GET /ai/explain/{ticker} is auto-hydrating: if no signal snapshot exists yet, the backend attempts on-demand real public price hydration, ticker-specific news ingestion and signal generation before returning an explanation. If verified data is still insufficient, it returns an Insufficient Evidence explanation with provider diagnostics instead of fabricating a signal.
Frontend Pages
- Case Study Home
- Intelligence Dashboard
- Asset Detail
- ETF Radar
- Theme Explorer
- Signal Lab
- Backtest
- Methodology
The UI is intentionally dense, dark and technical: Bloomberg-style information density, Linear/Vercel-style cleanliness, TradingView-style chart clarity and OpenBB-style open-source posture.
Local Setup
cd hf-blum-mvp
python -m venv .venv
source .venv/bin/activate
pip install -r requirements.txt
npm --prefix frontend install
npm --prefix frontend run build
export DATABASE_URL=postgresql+psycopg2://postgres:postgres@127.0.0.1:5432/blum
PYTHONPATH=backend uvicorn app.main:app --host 0.0.0.0 --port 7860
Docker
cd hf-blum-mvp
docker build -t blum-ai-financial-intelligence .
docker run --rm -p 7860:7860 blum-ai-financial-intelligence
If DATABASE_URL is not set, the Docker demo starts an embedded PostgreSQL instance inside the container. For production-like use, provide an external PostgreSQL database:
docker run --rm -p 7860:7860 \
-e DATABASE_URL=postgresql+psycopg2://user:password@host:5432/blum \
blum-ai-financial-intelligence
Hugging Face Spaces Deployment
Use a Docker Space. Upload the repository with:
Dockerfilerequirements.txtbackend/frontend/scripts/package.jsonREADME.md
The Space serves the FastAPI backend and the exported Next.js frontend on port 7860.
Backtesting and Validation
Backtesting is included for research validation only. It reports historical hit rate, average forward return over 5D/20D/60D, max adverse excursion, max favorable excursion and false positives. It does not predict or guarantee future returns.
Limitations
- Public RSS, Google News RSS search, Yahoo and Stooq are demo-grade public data sources, not licensed institutional feeds.
- The system does not generate synthetic prices. If public providers fail or rate-limit, the affected assets are reported as missing instead of being filled with fake data.
- FinBERT, embeddings and LLM model loading depend on runtime memory and Hugging Face model availability.
- The reasoning layer must not invent data; it is constrained to retrieved evidence.
- Signal classifications are research triage outputs, not investment recommendations.

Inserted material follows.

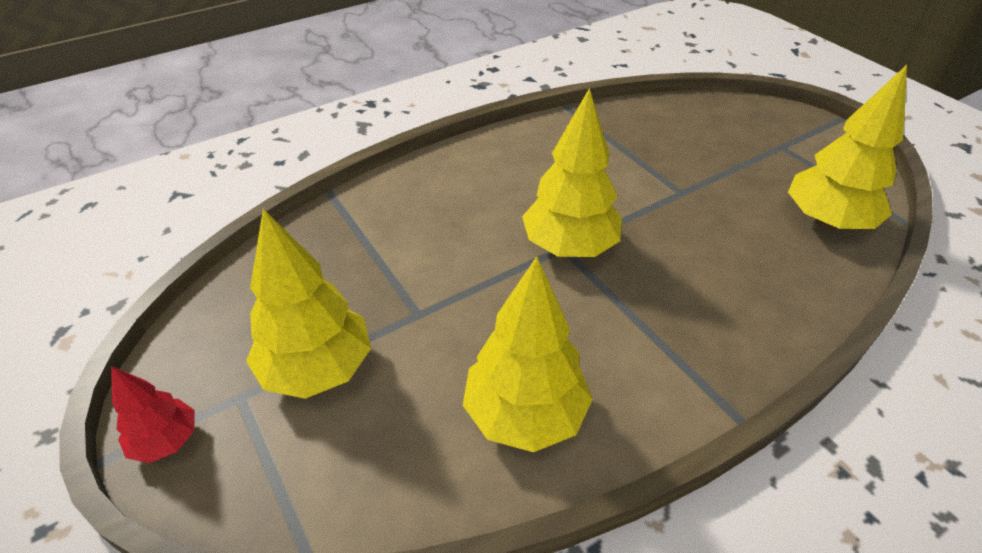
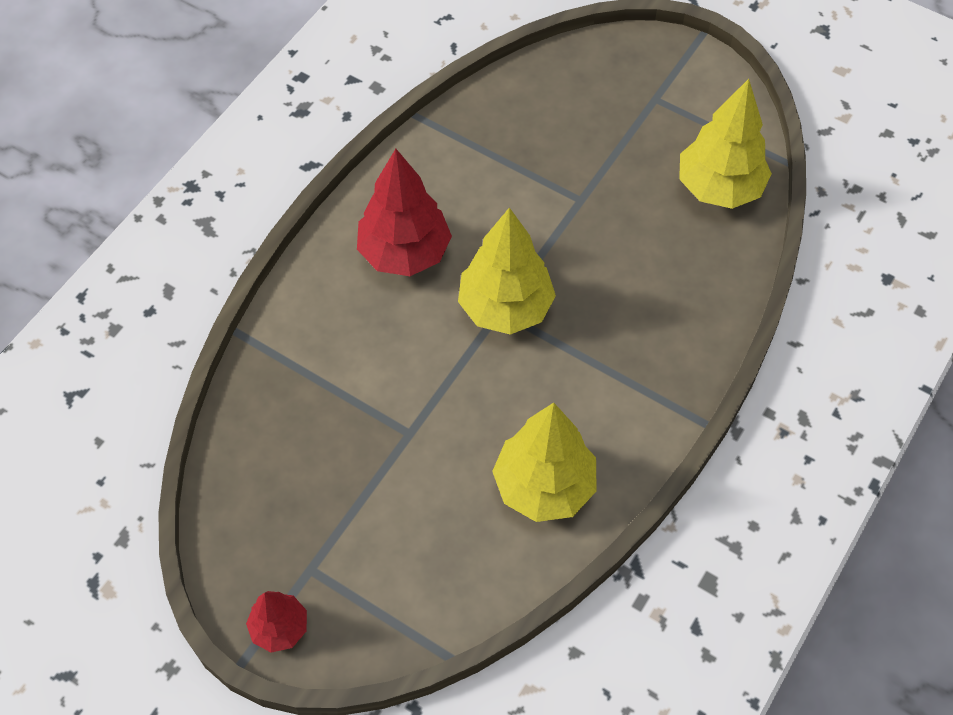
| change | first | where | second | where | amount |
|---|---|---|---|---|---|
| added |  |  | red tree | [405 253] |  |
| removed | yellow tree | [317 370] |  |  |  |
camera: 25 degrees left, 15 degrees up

- PostgreSQL is the database layer; the Docker demo can start an embedded PostgreSQL instance for Hugging Face convenience.
Financial Disclaimer
This project is for educational, research and technical case-study purposes only. It does not constitute financial advice, investment advice, a recommendation, a trading signal, portfolio guidance or an offer to buy or sell any security. Always perform independent research and consult qualified professionals before making financial decisions.
Roadmap
The execution roadmap is tracked in ROADMAP.md. It covers Docker Space stabilization, data ingestion reliability, AI model productionization, semantic intelligence, signal engine upgrades, ETF intelligence, backtesting, frontend UX, provider architecture, testing and open-source polish.
Engineering Standards
Development standards are tracked in ENGINEERING_STANDARDS.md. The project explicitly rejects placeholders, fabricated data and synthetic market-data fallbacks. Every shipped increment should be evidence-bound, efficient, explainable and verified.
Contributing
Contributions should preserve the project philosophy: transparent evidence, modular models, explainable scoring, no fabricated data and no investment recommendations.